Di Tangan Pemuda Makassar ini, Kopi Disulap Jadi Pewangi Sepatu
Kopi ternyata tak hanya diperuntukkan sebagai minuman saja, tapi juga bisa diolah menjadi pewangi dan penghilang bau sepatu. Teori ini sejatinya sudah umum namun di tangan pemuda asli Makassar Sulsel ini, kopi disulap menjadi parfum sepatu kemudian dipasarkan hingga ke mancanegara.
Awalnya, ide membuka usaha ini muncul ketika Taufik, Co-Founder Zham Shoe Cleaner gemar memakai sepatu snickers dan suka traveling. Menyadari sepatunya butuh perawatan lebih agar terhindar dari bau apek. Namun, ia tidak punya waktu luang untuk itu.
“Saya melihat tidak ada produk yang bisa memenuhi kebutuhan saya.
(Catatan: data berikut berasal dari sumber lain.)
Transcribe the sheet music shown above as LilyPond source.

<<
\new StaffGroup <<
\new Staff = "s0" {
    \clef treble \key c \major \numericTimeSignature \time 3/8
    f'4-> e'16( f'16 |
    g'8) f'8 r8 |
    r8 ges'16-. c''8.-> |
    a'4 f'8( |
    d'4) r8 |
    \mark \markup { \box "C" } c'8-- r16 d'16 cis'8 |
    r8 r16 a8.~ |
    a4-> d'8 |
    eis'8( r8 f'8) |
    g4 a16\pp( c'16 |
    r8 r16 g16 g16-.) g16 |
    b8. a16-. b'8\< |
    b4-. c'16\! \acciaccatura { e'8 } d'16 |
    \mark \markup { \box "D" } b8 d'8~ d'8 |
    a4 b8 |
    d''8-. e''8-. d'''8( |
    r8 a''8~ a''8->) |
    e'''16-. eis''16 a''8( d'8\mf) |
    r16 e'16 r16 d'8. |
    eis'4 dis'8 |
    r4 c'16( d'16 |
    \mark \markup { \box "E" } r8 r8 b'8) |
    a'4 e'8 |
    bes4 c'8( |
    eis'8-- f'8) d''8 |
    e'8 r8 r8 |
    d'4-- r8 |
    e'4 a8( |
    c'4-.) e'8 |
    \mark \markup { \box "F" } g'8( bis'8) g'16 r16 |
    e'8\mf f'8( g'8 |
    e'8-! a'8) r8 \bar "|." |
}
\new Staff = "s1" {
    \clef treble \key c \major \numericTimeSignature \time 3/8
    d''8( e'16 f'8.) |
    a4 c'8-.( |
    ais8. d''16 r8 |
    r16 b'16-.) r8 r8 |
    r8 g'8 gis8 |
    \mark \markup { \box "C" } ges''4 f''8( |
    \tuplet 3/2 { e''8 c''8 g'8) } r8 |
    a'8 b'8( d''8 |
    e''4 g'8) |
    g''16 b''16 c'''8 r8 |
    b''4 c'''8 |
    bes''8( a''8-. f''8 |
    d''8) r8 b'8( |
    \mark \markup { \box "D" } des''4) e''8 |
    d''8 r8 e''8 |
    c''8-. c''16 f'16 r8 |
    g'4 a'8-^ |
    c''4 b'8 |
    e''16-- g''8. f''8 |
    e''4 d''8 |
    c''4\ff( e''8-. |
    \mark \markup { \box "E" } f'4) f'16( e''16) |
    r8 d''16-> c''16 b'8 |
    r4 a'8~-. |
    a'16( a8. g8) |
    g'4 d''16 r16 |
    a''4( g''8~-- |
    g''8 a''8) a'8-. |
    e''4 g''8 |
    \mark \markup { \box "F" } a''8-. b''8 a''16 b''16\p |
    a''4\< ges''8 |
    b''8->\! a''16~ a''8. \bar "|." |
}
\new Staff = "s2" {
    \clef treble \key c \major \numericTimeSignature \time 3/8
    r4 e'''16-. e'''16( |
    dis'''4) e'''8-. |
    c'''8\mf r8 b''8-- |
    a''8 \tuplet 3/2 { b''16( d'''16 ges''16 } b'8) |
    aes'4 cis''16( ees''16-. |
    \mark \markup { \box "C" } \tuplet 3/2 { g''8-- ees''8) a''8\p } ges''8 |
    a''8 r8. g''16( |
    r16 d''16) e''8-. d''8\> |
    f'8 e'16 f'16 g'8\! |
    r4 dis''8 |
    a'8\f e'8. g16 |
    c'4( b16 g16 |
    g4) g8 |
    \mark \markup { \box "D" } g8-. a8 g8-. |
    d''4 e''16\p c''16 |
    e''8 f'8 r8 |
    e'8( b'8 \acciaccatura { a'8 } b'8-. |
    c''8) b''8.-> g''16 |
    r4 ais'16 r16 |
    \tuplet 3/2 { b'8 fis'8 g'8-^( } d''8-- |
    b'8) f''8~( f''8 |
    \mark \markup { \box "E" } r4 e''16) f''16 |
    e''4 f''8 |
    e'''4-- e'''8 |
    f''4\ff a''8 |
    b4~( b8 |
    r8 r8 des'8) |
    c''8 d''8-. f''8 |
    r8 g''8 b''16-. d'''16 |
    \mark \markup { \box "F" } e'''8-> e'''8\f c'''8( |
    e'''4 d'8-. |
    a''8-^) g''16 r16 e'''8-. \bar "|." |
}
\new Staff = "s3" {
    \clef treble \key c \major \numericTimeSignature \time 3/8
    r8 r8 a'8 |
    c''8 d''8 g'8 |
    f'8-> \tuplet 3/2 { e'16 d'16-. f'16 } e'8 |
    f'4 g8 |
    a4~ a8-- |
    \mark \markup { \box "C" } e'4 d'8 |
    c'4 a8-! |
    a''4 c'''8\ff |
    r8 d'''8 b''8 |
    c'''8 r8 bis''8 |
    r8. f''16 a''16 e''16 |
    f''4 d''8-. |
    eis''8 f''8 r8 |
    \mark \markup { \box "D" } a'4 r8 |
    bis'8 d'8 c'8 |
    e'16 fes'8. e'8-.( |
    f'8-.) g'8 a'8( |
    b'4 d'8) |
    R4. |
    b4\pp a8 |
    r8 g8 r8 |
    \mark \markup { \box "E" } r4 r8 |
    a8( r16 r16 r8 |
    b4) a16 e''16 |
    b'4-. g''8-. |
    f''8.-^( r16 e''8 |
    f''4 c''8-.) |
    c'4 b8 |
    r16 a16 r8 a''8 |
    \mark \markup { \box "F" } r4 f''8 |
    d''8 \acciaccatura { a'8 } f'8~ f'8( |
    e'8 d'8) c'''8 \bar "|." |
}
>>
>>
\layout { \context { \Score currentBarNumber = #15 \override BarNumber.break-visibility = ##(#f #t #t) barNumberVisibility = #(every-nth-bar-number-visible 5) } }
Saya orangnya mobile, sepatu saya butuh bersih. Tapi tidak setiap orang bisa meluangkan waktunya untuk membersihkan sepatu,” katanya usai melaunching produknya di Kopi Teori, Jalan Beruang, Makassar, Minggu (4/3).
Taufik melakukan penelitian selama tiga bulan. Bahannya yaitu hasil roasting kopi arabika lokal dipadukan dengan bahan kimia pembunuh bakteri. Karyanya diberi nama Fabric Mist.
“Kopi kami pilih karena cenderung lebih kuat menyerap aroma-aroma yang tidak baik dibanding aroma seperti teh dan lainnya,” katanya.
Untuk pemasaran produk mereka bisa didapatkan di Kopi Teori Makassar, Yogyakarta, dan Bali. Mereka juga menjual online di media sosial Instagram. Untuk pemasaran ke luar negeri, mereka sudah punya store di Malaysia dan Singapura.
“Kita langsung target pasar luar negeri. Kalau penjualan di Makassar laku dari 50-100 unit sehari. Kalau yang dikirim ke Malaysia dan Singapura rinciannya hampir sama. Total produk kami yang diekspor keluar negeri sekitar 1000an perbulan,” beber Taufik.
Pemakainnya pun cukup mudah, tinggal disemprotkan ke sepatu dan diangin-anginkan sebelum dipakai. Parfum ini juga bisa dipakai di helm dan jaket, hingga spray. Soal harga, satu produk parfum Fabric Mist ukuran 260, 100, dan 50 ml dibanderol mulai Rp 50-110 ribu.
“Aroma kopi dimix dengan pencuci sepatu ini untuk pertama kali di Indonesia. Sudah banyak yang mengikuti temuan kami tapi saya yakin produknya tidak sebaik punya kami,” tambah Taufik.